> _REQUIRED ACTIONS_
(1) From the forum post on skim coating rough plaster walls, write out the passage starting with "There are two" and going on through "compound using the un-notched edge of the trowel.".
(2) In the forum post on skim coating rough plaster walls, shorten the paragraph that begins "B. When dry, knock off" into a brief list that keeps its main steps.
(3) Proceed with the forum post on skim coating rough plaster walls, picking up right after its final sentence.

> _SOURCE PASSAGE_
□ □ □ □ □ □ □

# Painting rough Plaster



## Nestor_Kelebay (Jun 17, 2008)

You're scared you won't be able to contend with a rough surface on a wall. You just need to know some tricks.

There are two ways to skim coat over a wall:

Method #1:
A. Buy a "V" notched adhesive trowel, and apply drywall joint compound (thinned with some water to make it easier to spread) with the "V" notched side of the trowel and allow to dry.

B. When dry, knock off any blobs of joint compound that are sticking out of the trowel ridges, and apply more thinned joint compound holding the trowel upside down so that you fill in the trowel ridges with more joint compound using the un-notched edge of the trowel.

Method #2:
C. Do the same as in "A" of Method #1, but then...
D. Mist the drywall joint compound with a spray bottle so the surface is wettER, and smooth down the joint compound trowel ridges so they're flat using the un-notched edge of the trowel.

In both cases you'll spread a pretty uniform coat of joint compound over the wall which you can then sand smooth, prime and paint.

□ □ □ □ □ □ □

> _SOURCE MATERIAL_
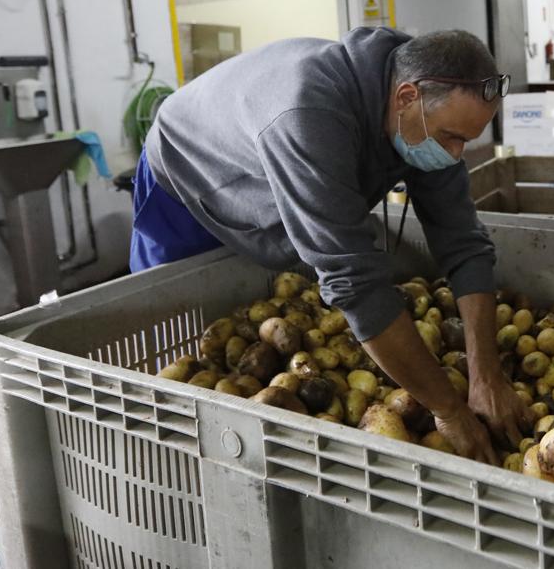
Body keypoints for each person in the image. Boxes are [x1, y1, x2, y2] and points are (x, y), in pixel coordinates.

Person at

□ □ □ □ □ □ □

> _SOLVED TASKS_
(1)
There are two ways to skim coat over a wall:

Method #1:
A. Buy a "V" notched adhesive trowel, and apply drywall joint compound (thinned with some water to make it easier to spread) with the "V" notched side of the trowel and allow to dry.

B. When dry, knock off any blobs of joint compound that are sticking out of the trowel ridges, and apply more thinned joint compound holding the trowel upside down so that you fill in the trowel ridges with more joint compound using the un-notched edge of the trowel.

(2)
Once the first coat is dry:
- Knock off any joint compound blobs sticking out of the trowel ridges.
- Hold the trowel upside down and use its un-notched edge to apply more thinned joint compound, filling in the ridges.

(3)
And, ALWAYS, ALWAYS, ALWAYS when doing plastering or drywall work, have a bright light close to the wall you're working on to exagerate the roughness of the wall. This will give you a much better mental image of where you need to add joint compound and where you need to remove it in order to get the wall smoother. When the wall looks OK under such critical lighting, it'll look perfect under normal lighting.


----------



## slickshift (Aug 25, 2005)

If you have rough plaster and want it smooth, you'll need to replace it with sheetrock, or "skim coat" the whole nine yards with a thin layer of joint compound

*There is something to be said for keeping that old school rough plaster look in an older home
It's trickier to paint...well, to make it look good...it's harder to choose lines and such...and choosing what to sand, how far, etc...
You want to make it look like "it's supposed to look that way"
One of the best most rewarding jobs I've been on we kept that old stuff
Even the plaster repairs (for electrical) were plastered a little sloppy on purpose to keep the look
Some areas we had to sand a little smoother, some not, some we didn't decide until after a coat of primer, some not until after the first coat of paint
(some trim we even left broken!...with a little smoothing from fillers an caulk)
The end look was totally killer and would be difficult (if not impossible) to replicate at any price


----------



## robut (Aug 22, 2007)

Nestor_Kelebay said:


> You're scared you won't be able to contend with a rough surface on a wall. You just need to know some tricks.
> 
> There are two ways to skim coat over a wall:
> 
> ...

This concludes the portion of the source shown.